Scandalo forno crematorio, la denuncia
«Mischiarono le ceneri di mio marito

La moglie di un vigile si oppone alla richiesta di archiviazione del caso da parte di Biella

La Procura di Biella ha deciso di chiedere l’archiviazione della denuncia presentata dai famigliari di un vigile comasco, morto lo scorso anno e la cui cremazione è avvenuto al forno di Biella, travolto dall’orrore di «una lugubre catena di montaggio della morte a fini di lucro», con salme cremate insieme, ceneri mescolate e cadaveri distrutti per consentire al forno di funzionare a pieno regime, per incrementare i guadagni.

Secondo la Procura - che la scorsa estate aveva accolto le istanze di patteggiamento presentate da 8 imputati su 11 - è difficile, se non impossibile, riuscire a procedere all’analisi del dna contenuto in tutte le urne delle centinaia di famigliari che hanno presentato denuncia, da un lato a causa delle altissime temperature che potrebbero aver bruciato anche il dna, dall’altro comunque per il rischio di possibili contaminazioni.

Ma la moglie del vigile comasco non ci sta e, nei giorni scorsi, ha presentato - tramite l’avvocato Jacopo Maioli - formale opposizione alla richiesta di archiviazione del pubblico ministero.

Il legale contesta da un lato la decisione della Procura di non far confluire nel fascicolo principale dello scandalo le denunce presentate dai famigliari delle persone cremate, nel periodo dello scandalo, in quel di Biella. Dall’altro la carenza di attività investigative sulle denunce ricevute, ad esempio la moglie del vigile comasco non è mai stata sentita dagli inquirenti.
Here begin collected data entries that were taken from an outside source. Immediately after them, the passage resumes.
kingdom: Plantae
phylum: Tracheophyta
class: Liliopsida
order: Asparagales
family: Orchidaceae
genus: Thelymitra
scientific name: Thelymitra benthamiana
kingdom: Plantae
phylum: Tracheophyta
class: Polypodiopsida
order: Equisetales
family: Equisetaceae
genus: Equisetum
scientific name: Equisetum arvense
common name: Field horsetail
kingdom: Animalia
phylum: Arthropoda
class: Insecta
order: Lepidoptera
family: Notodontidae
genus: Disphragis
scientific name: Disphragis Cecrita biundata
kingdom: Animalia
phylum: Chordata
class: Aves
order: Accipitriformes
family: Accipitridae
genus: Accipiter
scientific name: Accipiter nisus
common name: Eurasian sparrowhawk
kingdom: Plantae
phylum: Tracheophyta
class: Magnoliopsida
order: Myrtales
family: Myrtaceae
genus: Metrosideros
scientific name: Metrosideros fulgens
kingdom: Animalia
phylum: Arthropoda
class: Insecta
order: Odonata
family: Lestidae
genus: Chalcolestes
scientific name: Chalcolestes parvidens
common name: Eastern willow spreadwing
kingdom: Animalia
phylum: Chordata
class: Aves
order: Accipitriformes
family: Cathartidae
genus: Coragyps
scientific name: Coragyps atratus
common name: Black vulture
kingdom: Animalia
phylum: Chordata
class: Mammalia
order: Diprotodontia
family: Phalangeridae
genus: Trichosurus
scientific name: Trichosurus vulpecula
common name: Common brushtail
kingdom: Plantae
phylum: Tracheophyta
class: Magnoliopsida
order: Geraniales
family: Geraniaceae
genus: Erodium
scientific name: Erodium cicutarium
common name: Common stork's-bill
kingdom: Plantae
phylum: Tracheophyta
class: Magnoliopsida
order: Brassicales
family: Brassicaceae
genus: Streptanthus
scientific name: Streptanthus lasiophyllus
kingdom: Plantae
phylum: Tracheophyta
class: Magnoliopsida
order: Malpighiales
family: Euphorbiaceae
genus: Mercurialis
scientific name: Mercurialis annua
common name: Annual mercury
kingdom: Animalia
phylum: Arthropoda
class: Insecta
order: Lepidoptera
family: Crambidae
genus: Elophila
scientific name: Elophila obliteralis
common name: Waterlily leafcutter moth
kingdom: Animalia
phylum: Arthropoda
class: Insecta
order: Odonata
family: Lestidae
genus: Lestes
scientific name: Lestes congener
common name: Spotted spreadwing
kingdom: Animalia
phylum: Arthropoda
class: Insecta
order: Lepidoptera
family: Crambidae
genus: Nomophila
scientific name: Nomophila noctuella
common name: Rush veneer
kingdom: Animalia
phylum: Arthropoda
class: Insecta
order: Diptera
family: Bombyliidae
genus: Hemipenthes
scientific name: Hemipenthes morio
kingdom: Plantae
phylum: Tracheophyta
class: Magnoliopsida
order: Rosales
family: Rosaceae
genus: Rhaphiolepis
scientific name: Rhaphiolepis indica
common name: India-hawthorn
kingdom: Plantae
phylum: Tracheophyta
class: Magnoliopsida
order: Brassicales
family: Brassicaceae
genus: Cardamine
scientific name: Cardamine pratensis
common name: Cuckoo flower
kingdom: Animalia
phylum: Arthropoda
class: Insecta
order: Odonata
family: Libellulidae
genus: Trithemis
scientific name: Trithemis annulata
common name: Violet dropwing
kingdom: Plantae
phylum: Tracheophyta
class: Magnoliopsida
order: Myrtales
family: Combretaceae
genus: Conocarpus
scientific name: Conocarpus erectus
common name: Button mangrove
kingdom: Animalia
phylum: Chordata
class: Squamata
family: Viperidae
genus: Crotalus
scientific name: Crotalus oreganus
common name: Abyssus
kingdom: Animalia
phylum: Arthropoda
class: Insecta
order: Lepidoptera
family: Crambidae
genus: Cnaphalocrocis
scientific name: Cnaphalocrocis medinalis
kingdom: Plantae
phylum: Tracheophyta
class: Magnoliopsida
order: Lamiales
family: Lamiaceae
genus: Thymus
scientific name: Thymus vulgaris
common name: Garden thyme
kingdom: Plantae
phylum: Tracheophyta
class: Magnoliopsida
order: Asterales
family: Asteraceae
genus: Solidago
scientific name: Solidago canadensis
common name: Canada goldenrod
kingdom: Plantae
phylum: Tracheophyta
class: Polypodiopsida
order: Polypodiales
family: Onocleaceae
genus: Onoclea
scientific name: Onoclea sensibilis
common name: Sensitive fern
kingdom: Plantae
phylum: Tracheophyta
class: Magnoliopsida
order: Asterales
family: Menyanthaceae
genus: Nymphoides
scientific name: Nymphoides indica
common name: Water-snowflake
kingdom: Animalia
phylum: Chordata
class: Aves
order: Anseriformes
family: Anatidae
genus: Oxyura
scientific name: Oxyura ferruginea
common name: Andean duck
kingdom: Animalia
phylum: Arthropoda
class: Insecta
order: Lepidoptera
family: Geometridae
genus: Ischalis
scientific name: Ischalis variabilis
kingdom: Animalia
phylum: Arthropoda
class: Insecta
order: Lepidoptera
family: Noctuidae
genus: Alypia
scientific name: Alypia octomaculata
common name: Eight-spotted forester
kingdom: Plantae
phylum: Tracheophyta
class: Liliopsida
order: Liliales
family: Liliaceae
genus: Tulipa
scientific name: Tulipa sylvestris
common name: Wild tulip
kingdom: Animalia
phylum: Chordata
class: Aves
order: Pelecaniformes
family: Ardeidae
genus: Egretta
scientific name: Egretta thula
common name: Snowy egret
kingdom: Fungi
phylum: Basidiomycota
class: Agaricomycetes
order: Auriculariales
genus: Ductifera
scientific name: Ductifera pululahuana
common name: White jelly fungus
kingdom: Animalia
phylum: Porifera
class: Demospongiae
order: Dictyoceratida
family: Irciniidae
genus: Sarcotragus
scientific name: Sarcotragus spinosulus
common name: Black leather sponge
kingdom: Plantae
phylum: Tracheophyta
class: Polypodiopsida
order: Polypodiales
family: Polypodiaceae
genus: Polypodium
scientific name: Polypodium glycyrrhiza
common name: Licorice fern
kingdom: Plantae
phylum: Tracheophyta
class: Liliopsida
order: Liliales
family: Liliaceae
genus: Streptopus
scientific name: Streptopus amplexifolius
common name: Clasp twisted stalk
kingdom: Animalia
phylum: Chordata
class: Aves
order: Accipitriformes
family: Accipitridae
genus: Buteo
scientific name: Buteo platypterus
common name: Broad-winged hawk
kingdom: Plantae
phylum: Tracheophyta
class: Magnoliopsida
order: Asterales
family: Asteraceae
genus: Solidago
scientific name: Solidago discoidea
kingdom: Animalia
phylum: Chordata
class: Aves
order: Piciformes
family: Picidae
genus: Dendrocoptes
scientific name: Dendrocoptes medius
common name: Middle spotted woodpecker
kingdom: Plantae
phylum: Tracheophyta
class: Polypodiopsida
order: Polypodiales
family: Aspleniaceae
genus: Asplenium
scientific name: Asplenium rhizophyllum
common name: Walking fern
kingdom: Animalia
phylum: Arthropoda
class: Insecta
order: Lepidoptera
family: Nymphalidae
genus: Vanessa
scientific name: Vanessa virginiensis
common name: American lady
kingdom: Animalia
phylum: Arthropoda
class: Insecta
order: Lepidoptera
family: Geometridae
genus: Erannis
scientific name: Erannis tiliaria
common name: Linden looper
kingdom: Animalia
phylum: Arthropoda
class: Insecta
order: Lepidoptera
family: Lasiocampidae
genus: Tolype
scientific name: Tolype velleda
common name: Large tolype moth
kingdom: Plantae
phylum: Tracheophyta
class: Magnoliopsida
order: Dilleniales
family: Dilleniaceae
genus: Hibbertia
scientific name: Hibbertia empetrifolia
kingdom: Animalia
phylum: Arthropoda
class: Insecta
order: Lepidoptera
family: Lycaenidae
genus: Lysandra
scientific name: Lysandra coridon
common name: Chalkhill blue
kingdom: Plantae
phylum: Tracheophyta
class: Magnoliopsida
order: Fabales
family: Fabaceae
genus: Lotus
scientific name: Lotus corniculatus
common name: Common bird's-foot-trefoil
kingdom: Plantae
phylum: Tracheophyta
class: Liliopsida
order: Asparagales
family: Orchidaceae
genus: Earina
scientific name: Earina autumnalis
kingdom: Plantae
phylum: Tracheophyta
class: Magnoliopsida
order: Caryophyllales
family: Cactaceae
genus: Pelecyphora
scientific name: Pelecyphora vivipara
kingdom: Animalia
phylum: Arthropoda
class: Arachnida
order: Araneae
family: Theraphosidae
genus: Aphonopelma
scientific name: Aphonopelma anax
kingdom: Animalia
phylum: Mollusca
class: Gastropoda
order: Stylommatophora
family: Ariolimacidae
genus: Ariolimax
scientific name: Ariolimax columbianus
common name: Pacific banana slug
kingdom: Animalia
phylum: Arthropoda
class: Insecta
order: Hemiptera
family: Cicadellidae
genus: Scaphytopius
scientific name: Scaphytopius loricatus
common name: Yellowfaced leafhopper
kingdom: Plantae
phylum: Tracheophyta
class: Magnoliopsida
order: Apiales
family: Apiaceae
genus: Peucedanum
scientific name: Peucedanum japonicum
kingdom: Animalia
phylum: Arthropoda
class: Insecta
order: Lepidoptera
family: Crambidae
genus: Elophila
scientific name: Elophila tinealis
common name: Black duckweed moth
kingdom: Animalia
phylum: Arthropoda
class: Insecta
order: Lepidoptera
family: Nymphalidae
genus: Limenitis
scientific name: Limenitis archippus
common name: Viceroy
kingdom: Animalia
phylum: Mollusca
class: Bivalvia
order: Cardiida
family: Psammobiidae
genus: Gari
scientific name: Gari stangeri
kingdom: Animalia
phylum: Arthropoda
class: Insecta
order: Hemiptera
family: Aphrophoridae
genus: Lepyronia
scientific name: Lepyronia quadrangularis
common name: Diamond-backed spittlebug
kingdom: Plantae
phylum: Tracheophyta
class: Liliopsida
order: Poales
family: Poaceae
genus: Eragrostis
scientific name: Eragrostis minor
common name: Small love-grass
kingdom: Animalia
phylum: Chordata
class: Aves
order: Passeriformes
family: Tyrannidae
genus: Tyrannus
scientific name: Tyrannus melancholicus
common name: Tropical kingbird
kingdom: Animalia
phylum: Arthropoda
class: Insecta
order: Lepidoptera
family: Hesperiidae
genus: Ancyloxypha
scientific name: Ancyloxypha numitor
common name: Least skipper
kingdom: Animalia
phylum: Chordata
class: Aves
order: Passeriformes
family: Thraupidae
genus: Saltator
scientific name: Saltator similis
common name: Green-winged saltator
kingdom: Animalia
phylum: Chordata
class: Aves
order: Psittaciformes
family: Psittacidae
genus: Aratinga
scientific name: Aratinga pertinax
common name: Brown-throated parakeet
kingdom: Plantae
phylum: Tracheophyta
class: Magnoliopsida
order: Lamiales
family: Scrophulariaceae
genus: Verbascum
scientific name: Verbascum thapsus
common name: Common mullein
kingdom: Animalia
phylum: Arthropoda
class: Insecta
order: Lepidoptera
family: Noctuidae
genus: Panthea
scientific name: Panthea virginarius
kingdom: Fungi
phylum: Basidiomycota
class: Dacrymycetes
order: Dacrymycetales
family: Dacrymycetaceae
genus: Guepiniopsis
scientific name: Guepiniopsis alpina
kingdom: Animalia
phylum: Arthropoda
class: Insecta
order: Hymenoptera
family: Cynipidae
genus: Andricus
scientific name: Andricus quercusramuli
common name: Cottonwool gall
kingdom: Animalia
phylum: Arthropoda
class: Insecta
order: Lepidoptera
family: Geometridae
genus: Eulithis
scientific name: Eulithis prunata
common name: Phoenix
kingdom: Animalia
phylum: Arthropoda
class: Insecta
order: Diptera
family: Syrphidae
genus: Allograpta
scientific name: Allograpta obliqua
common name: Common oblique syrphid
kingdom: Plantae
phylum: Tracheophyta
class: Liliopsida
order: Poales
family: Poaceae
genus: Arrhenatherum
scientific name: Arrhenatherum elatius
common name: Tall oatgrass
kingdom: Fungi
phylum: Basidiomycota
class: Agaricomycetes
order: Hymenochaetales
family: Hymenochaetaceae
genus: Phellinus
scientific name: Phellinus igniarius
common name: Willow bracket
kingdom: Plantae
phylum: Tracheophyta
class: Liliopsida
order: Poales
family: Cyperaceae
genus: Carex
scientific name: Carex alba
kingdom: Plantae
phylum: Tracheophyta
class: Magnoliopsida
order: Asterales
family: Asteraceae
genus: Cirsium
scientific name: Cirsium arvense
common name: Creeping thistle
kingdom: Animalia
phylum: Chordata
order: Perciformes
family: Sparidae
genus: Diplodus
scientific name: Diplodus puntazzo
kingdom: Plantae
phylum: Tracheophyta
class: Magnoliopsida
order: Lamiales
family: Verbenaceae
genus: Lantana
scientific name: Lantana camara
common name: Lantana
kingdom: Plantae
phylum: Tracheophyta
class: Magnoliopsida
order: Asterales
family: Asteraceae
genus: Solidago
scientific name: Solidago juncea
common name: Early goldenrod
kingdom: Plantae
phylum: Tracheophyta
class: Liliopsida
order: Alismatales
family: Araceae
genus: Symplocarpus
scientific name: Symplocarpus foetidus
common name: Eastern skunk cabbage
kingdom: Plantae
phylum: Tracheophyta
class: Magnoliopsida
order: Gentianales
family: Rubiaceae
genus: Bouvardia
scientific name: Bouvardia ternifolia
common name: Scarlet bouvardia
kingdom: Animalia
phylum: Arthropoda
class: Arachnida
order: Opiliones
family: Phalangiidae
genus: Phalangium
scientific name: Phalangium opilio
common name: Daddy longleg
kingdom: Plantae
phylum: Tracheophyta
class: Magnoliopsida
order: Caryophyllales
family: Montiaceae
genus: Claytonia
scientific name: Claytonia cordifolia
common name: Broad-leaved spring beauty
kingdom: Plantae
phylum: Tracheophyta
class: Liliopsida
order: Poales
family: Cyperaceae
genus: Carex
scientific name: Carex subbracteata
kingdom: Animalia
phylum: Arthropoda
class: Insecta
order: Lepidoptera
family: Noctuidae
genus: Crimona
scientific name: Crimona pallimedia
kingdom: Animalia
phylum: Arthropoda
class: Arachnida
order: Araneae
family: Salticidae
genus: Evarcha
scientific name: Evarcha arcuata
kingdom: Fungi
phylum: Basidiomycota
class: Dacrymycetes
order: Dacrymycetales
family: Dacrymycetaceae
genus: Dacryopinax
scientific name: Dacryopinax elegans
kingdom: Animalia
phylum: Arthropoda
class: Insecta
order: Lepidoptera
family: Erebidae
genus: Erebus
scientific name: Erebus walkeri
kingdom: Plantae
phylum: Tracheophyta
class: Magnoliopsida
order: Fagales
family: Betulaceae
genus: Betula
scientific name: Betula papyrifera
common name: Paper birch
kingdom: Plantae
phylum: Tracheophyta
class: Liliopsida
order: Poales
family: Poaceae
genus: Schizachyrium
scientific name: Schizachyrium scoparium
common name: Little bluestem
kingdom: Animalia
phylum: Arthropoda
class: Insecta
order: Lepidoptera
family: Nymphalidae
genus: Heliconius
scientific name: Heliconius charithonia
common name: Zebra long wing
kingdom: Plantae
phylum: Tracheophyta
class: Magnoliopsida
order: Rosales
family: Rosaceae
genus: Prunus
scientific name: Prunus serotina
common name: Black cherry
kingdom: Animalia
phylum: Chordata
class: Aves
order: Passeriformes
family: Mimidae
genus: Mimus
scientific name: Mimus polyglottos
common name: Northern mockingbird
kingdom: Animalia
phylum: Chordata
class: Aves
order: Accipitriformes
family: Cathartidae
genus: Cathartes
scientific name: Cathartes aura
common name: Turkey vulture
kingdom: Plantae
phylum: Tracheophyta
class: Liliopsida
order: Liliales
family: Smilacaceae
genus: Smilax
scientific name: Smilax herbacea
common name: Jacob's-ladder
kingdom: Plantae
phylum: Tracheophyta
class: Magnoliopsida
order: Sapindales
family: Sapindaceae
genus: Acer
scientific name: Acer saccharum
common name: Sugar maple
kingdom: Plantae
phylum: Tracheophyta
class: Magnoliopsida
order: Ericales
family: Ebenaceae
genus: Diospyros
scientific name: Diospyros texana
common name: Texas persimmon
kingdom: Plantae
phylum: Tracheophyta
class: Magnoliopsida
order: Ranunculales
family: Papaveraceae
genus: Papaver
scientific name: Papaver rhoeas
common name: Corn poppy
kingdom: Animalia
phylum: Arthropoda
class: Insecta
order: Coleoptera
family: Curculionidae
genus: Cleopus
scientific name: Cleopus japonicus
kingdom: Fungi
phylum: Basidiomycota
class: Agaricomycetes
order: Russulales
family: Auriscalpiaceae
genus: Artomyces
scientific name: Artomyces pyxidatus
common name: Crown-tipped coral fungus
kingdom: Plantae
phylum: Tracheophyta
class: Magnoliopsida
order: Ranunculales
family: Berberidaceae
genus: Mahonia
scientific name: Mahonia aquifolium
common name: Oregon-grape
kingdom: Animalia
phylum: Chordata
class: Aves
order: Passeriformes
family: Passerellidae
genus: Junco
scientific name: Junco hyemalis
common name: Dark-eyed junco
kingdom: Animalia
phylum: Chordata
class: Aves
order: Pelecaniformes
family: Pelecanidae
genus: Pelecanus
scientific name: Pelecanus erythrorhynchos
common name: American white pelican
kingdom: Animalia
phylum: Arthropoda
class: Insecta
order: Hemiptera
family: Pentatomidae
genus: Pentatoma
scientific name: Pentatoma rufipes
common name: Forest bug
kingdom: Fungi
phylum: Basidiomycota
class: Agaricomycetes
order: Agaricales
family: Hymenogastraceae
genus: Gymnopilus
L’udienza di opposizione si terrà nelle prossime settimane. La vicenda, come si ricorderà, riguarda tantissimi comaschi, visto che il forno del Cimitero cittadino è fuori uso ormai da anni e, ancora oggi - a dispetto delle promesse dell’amministrazione - non è tornato operativo, costringendo le famiglie a lunghe trasferte e costi altissimi per poter far cremare i propri cari.